In the current climate of uncertain employment (or in some cases, certain unemployment), many people are reevaluating and adapting their career strategies. But before spending hundreds of dollars on a life coach or career counselor, try recruiting your own support group.
Over a year ago, I started W.E.N.C.H. -- Women Exploring New Career Horizons. I first suggested the name Careers Undergoing New Transformations, but the ladies shot that one down rather quickly. Anyway, it's been absolutely fabulous. And sometimes quite literally like the British sitcom.
Finding my demographic was easy. They were either in or around the playground. Moms are easy to spot with our conspicuous extra appendages we call children. I met dozens of women who after becoming a mother wanted or needed to reevaluate their work-life situation. Finding your own set of kindreds won't be hard. Reach out to friends, friends of friends, former and current colleagues. Advertise on a listserv. The person sitting next to you in the coffee shop at 10 a.m. might be interested. You'll find them. Though, if you're a single guy, I wouldn't suggest hanging out at playgrounds.
The Wenches meet once a month where we drink wine, nosh on something made of chocolate and talk about our careers. Meetings may begin with chick-chat about our children or exercise or shoes, but it doesn't stay there long. We've come to talk shop.
And it's quite a variety of shop-talk. The group includes an uber-stylish architect with a burgeoning cliental, a public relations diva who interned in the Clinton White House, a former rebel in her native Armenia who can assemble firearms in the dark and decorate the hell out of a living room. One Wench is building her own graphic design business. Another is revamping her catering company. Some new recruits are a teacher/writer, a consultant/marathon runner and a dancer/aerial performer. (There's a lot of slashes in The Wenches.) We're all over the career map and at different levels in our careers -- from just beginning a new one to building on former successes. But we're all trying to make work ... work.

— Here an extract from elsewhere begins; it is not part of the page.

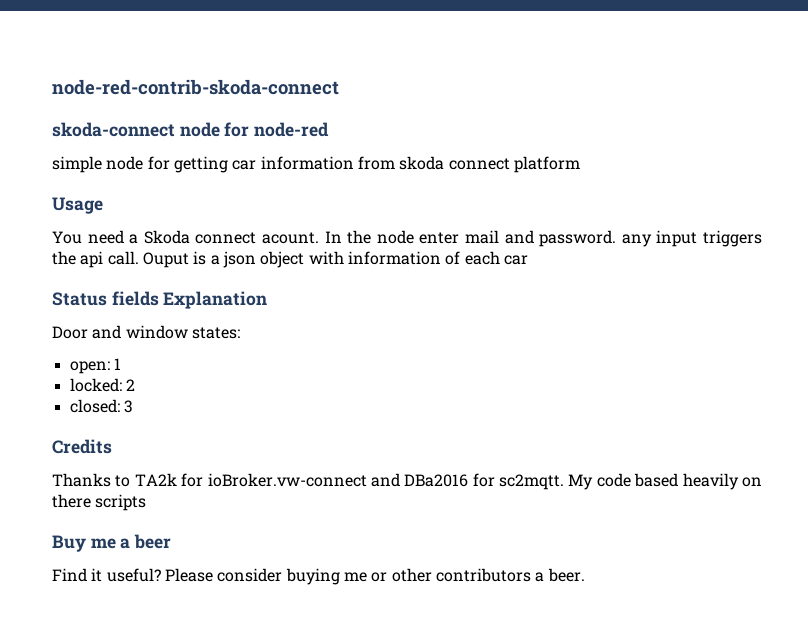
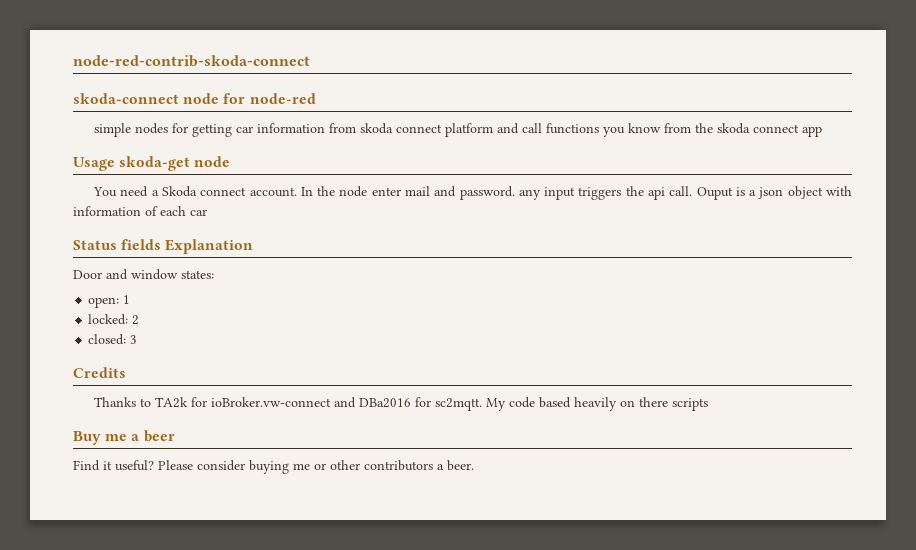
[106,156,144,170] node -> [135,123,169,134] nodes
(580, 164) none -> [497,123,823,137] and call functions you know from the skoda connect app
(103, 205) none -> [119,156,231,171] skoda-get node
[262,232,319,244] acount. -> [249,187,297,197] account.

Our conversations are aided by the fact that we are sworn to secrecy. What happens in Wench, stays in Wench. Kind of like the privilege the president has with his advisors. It's important to be able to say anything. The only exception is we're careful not to slip into psycho-babble or anything resembling the Poor Me Syndrome. No PMS with the Wenches. On more than one occasion a Wench has been advised to "get a pair." But always in a loving and nurturing manner. We are mothers, after all.
And we Wenches want results. We try to leave each meeting with a specific goal that we can brag about accomplishing at the next meeting. The power of peer pressure is not to be underestimated. If women hate to disappoint, we might as well get something from it. We even give each other work. I've gotten new clients for my Chinese tutoring business from a Wench. And the architect scored a project from another. Then there's the editing of resumes and bios and logos. These women have become not only valuable resources but damn good company.
But even with our open and candid environment, there are secrets among the Wenches.
It was in an article on The Huffington Post where I learned that a fellow Wench was a member of D.C.'s first and only all-female punk band. How do you not mention that? Natalie Avery, a local writer and mom of two very cool kids, played guitar in Fire Party. You can hear about her experiences in "Positive Force: More Than A Witness," a new documentary about the District of Columbia's 26-year-old punk-rock activist collective Positive Force. It premieres this Monday at Gold Leaf Studios (443 I Street, NW) from 8 p.m. to 10 10 p.m.
We Wenches are nothing if not supportive.
(More stories from this writer at www.curlicuechronicles.com.)
Author's Note: The documentary "Positive Force: More Than A Witness" premiered after this post's publication. Also, Natalie Avery's former band Fire Party was simply one of D.C.'s all-female punk bands.